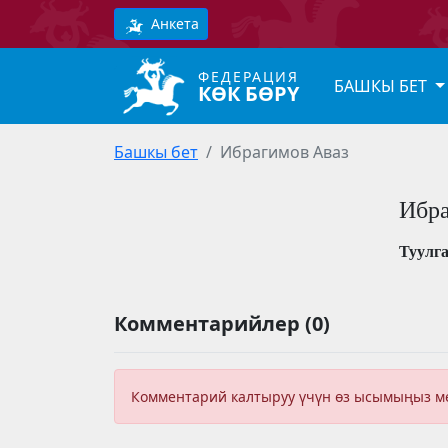
Анкета
ФЕДЕРАЦИЯ
БАШКЫ БЕТ
КӨК БӨРҮ
Башкы бет
Ибрагимов Аваз
Ибра
Туулг
Комментарийлер (0)
Комментарий калтыруу үчүн өз ысымыңыз 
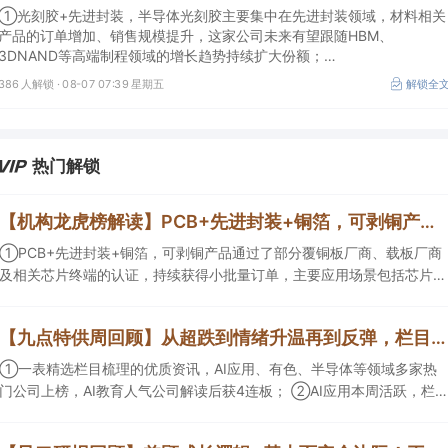
①光刻胶+先进封装，半导体光刻胶主要集中在先进封装领域，材料相关
产品的订单增加、销售规模提升，这家公司未来有望跟随HBM、
3DNAND等高端制程领域的增长趋势持续扩大份额；
②华为+高速连接器，这家公司是深耕连接器国产核心骨干，高速互联产
386 人解锁 ·
08-07 07:39 星期五
解锁全
品已对接导入国内头部AI服务器厂商，深度绑定华为供应链。
热门解锁
【机构龙虎榜解读】PCB+先进封装+铜箔，可剥铜产品通过了部分覆铜板厂商、载板厂商及相关芯片终端的认证，持续获得小批量订单，主要应用场景包括芯片封装光模块用PCB，机构大额净买入这家公司
①PCB+先进封装+铜箔，可剥铜产品通过了部分覆铜板厂商、载板厂商
及相关芯片终端的认证，持续获得小批量订单，主要应用场景包括芯片封
装光模块用PCB，机构大额净买入这家公司；②创新药CDMO+减肥药，
收购国外知名CRO企业，在创新药API的化学合成等方面具有丰富经验，
【九点特供周回顾】从超跌到情绪升温再到反弹，栏目梳理AI应用题材逻辑，AI教育人气公司解读后获4连板
具备承接细胞与基因治疗产品商业化受托生产的合规资质，这家公司获净
买入。
①一表精选栏目梳理的优质资讯，AI应用、有色、半导体等领域多家热
门公司上榜，AI教育人气公司解读后获4连板； ②AI应用本周活跃，栏目
解读海外映射，梳理教育、传媒、游戏等景气方向，焦点公司3日最高涨
超20%； ③磷化铟概念异军突起，栏目以机构视角前瞻产业供需情况，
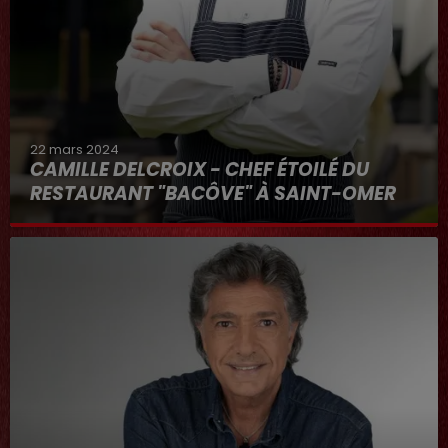
22 mars 2024
CAMILLE DELCROIX - CHEF ÉTOILÉ DU
RESTAURANT "BACÔVE" À SAINT-OMER
Au micro d'Hervé dans "RDL ET VOUS"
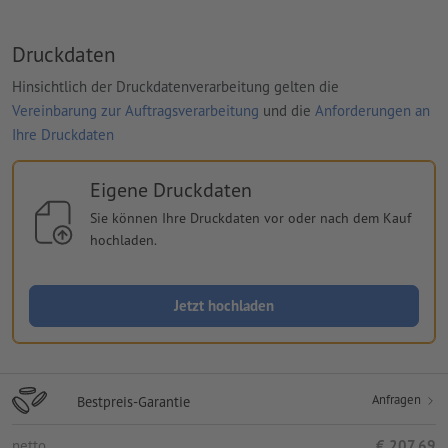
Druckdaten
Hinsichtlich der Druckdatenverarbeitung gelten die
Vereinbarung zur Auftragsverarbeitung
und die
Anforderungen an
Ihre Druckdaten
Eigene Druckdaten
Sie können Ihre Druckdaten vor oder nach dem Kauf
hochladen.
Jetzt hochladen
Anfragen
Bestpreis-Garantie
netto
€ 207,69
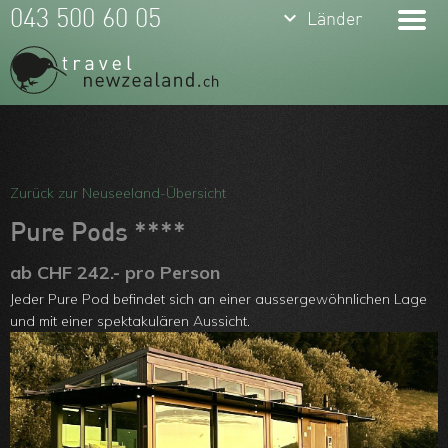
keyboard_arrow_down
043 500 60 05
Länder
Meine Favoriten
Team
Zurück zur Neuseeland-Übersicht
Über uns
Pure Pods ****
Feedbacks
ab CHF 242.- pro Person
Jeder Pure Pod befindet sich an einer aussergewöhnlichen Lage
Kontakt
und mit einer spektakulären Aussicht.
ARVB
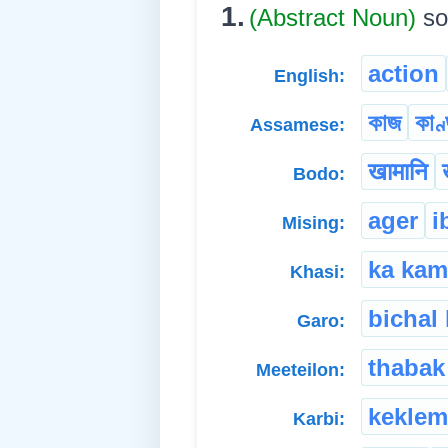
1.
(Abstract Noun)
so
action
English:
কাজ
কাণ
Assamese:
खामानि
Bodo:
ager
i
Mising:
ka kam
Khasi:
bichal 
Garo:
thabak
Meeteilon:
keklem
Karbi:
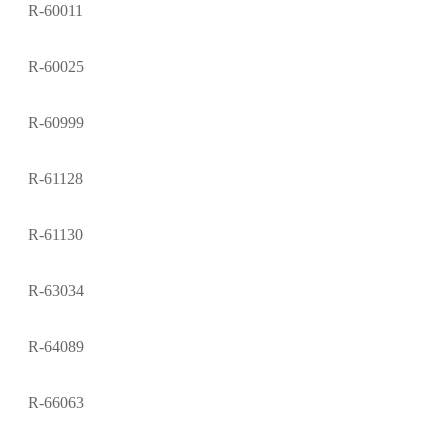
R-60011
R-60025
R-60999
R-61128
R-61130
R-63034
R-64089
R-66063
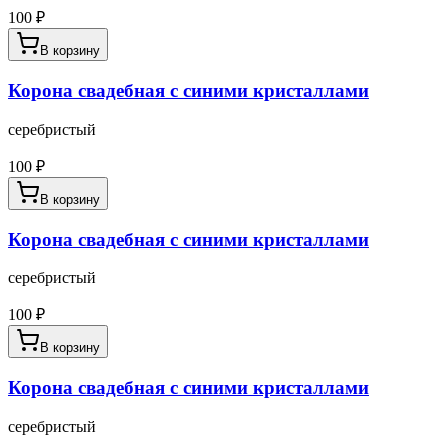
100
₽
В корзину
Корона свадебная с синими кристаллами
серебристый
100
₽
В корзину
Корона свадебная с синими кристаллами
серебристый
100
₽
В корзину
Корона свадебная с синими кристаллами
серебристый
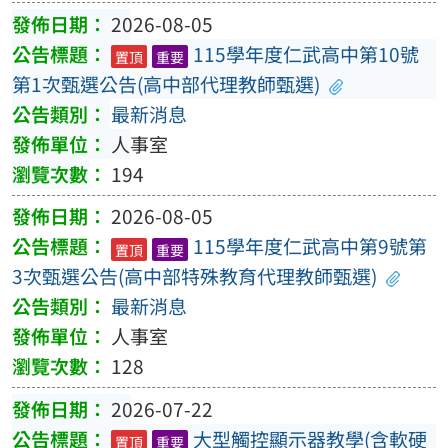
2026-08-05
115學年度仁武高中第10號
置頂
重要
第1次甄選公告(高中部代理教師甄選)
最新消息
人事室
194
2026-08-05
115學年度仁武高中第9號第
置頂
重要
3次甄選公告(高中部特殊教育代理教師甄選)
最新消息
人事室
128
2026-07-22
大型觸控顯示器教學(含軟硬
置頂
重要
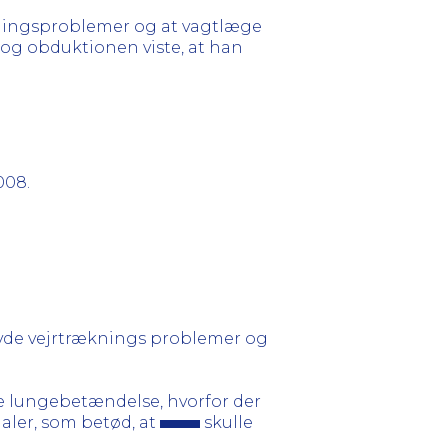
ækningsproblemer og at vagtlæge
og obduktionen viste, at han
008.
vde vejrtræknings problemer og
 lungebetændelse, hvorfor der
ler, som betød, at
skulle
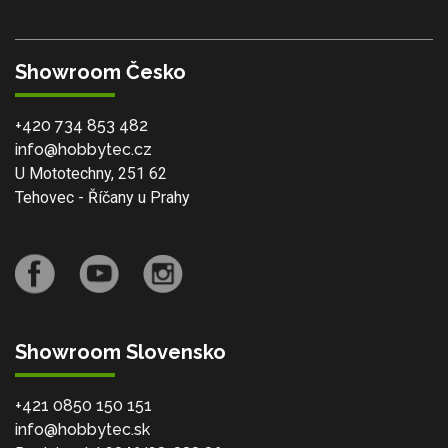
Showroom Česko
+420 734 853 482
info@hobbytec.cz
U Mototechny, 251 62
Tehovec - Říčany u Prahy
Showroom Slovensko
+421 0850 150 151
info@hobbytec.sk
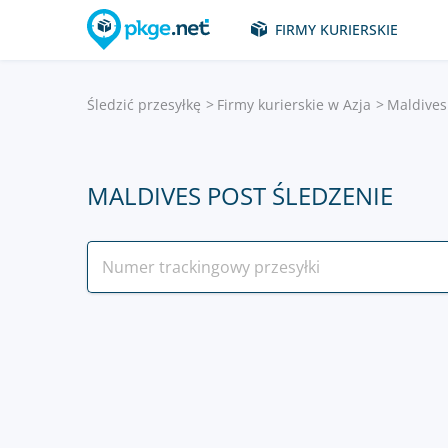
FIRMY KURIERSKIE
Śledzić przesyłkę
Firmy kurierskie w Azja
Maldives
MALDIVES POST ŚLEDZENIE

* * * * * * * * *

▶ Exercise: Output all the lines above as a JSON list of strings, one string per line, skipping blank lines and leaving out the pictures.

▶ Answer box:
[
  "Анкета",
  "ФЕДЕРАЦИЯ",
  "БАШКЫ БЕТ",
  "КӨК БӨРҮ",
  "Башкы бет",
  "Ибрагимов Аваз",
  "Ибра",
  "Туулг",
  "Комментарийлер (0)",
  "Комментарий калтыруу үчүн өз ысымыңыз ",
  "①光刻胶+先进封装，半导体光刻胶主要集中在先进封装领域，材料相关",
  "产品的订单增加、销售规模提升，这家公司未来有望跟随HBM、",
  "3DNAND等高端制程领域的增长趋势持续扩大份额；",
  "②华为+高速连接器，这家公司是深耕连接器国产核心骨干，高速互联产",
  "386 人解锁 ·",
  "08-07 07:39 星期五",
  "解锁全",
  "品已对接导入国内头部AI服务器厂商，深度绑定华为供应链。",
  "热门解锁",
  "【机构龙虎榜解读】PCB+先进封装+铜箔，可剥铜产品通过了部分覆铜板厂商、载板厂商及相关芯片终端的认证，持续获得小批量订单，主要应用场景包括芯片封装光模块用PCB，机构大额净买入这家公司",
  "①PCB+先进封装+铜箔，可剥铜产品通过了部分覆铜板厂商、载板厂商",
  "及相关芯片终端的认证，持续获得小批量订单，主要应用场景包括芯片封",
  "装光模块用PCB，机构大额净买入这家公司；②创新药CDMO+减肥药，",
  "收购国外知名CRO企业，在创新药API的化学合成等方面具有丰富经验，",
  "【九点特供周回顾】从超跌到情绪升温再到反弹，栏目梳理AI应用题材逻辑，AI教育人气公司解读后获4连板",
  "具备承接细胞与基因治疗产品商业化受托生产的合规资质，这家公司获净",
  "买入。",
  "①一表精选栏目梳理的优质资讯，AI应用、有色、半导体等领域多家热",
  "门公司上榜，AI教育人气公司解读后获4连板； ②AI应用本周活跃，栏目",
  "解读海外映射，梳理教育、传媒、游戏等景气方向，焦点公司3日最高涨",
  "超20%； ③磷化铟概念异军突起，栏目以机构视角前瞻产业供需情况，",
  "22 mars 2024",
  "CAMILLE DELCROIX - CHEF ÉTOILÉ DU",
  "RESTAURANT \"BACÔVE\" À SAINT-OMER",
  "Au micro d'Hervé dans \"RDL ET VOUS\"",
  "Druckdaten",
  "Hinsichtlich der Druckdatenverarbeitung gelten die",
  "Vereinbarung zur Auftragsverarbeitung",
  "und die",
  "Anforderungen an",
  "Ihre Druckdaten",
  "Eigene Druckdaten",
  "Sie können Ihre Druckdaten vor oder nach dem Kauf",
  "hochladen.",
  "Jetzt hochladen",
  "Anfragen",
  "Bestpreis-Garantie",
  "netto",
  "€ 207,69",
  "keyboard_arrow_down",
  "043 500 60 05",
  "Länder",
  "Meine Favoriten",
  "Team",
  "Zurück zur Neuseeland-Übersicht",
  "Über uns",
  "Pure Pods ****",
  "Feedbacks",
  "ab CHF 242.- pro Person",
  "Jeder Pure Pod befindet sich an einer aussergewöhnlichen Lage",
  "Kontakt",
  "und mit einer spektakulären Aussicht.",
  "ARVB",
  "1.",
  "(Abstract Noun)",
  "so",
  "action",
  "English:",
  "কাজ",
  "কাণ",
  "Assamese:",
  "खामानि",
  "Bodo:",
  "ager",
  "i",
  "Mising:",
  "ka kam",
  "Khasi:",
  "bichal ",
  "Garo:",
  "thabak",
  "Meeteilon:",
  "keklem",
  "Karbi:",
  "R-60011",
  "R-60025",
  "R-60999",
  "R-61128",
  "R-61130",
  "R-63034",
  "R-64089",
  "R-66063",
  "100",
  "₽",
  "В корзину",
  "Корона свадебная с синими кристаллами",
  "серебристый",
  "100",
  "₽",
  "В корзину",
  "Корона свадебная с синими кристаллами",
  "серебристый",
  "100",
  "₽",
  "В корзину",
  "Корона свадебная с синими кристаллами",
  "серебристый",
  "2026-08-05",
  "115學年度仁武高中第10號",
  "置頂",
  "重要",
  "第1次甄選公告(高中部代理教師甄選)",
  "最新消息",
  "人事室",
  "194",
  "2026-08-05",
  "115學年度仁武高中第9號第",
  "置頂",
  "重要",
  "3次甄選公告(高中部特殊教育代理教師甄選)",
  "最新消息",
  "人事室",
  "128",
  "2026-07-22",
  "大型觸控顯示器教學(含軟硬",
  "置頂",
  "重要",
  "ækningsproblemer og at vagtlæge",
  "og obduktionen viste, at han",
  "008.",
  "vde vejrtræknings problemer og",
  " lungebetændelse, hvorfor der",
  "ler, som betød, at",
  "skulle",
  "Showroom Česko",
  "+420 734 853 482",
  "info@hobbytec.cz",
  "U Mototechny, 251 62",
  "Tehovec - Říčany u Prahy",
  "Showroom Slovensko",
  "+421 0850 150 151",
  "info@hobbytec.sk",
  "FIRMY KURIERSKIE",
  "Śledzić przesyłkę",
  "Firmy kurierskie w Azja",
  "Maldives",
  "MALDIVES POST ŚLEDZENIE"
]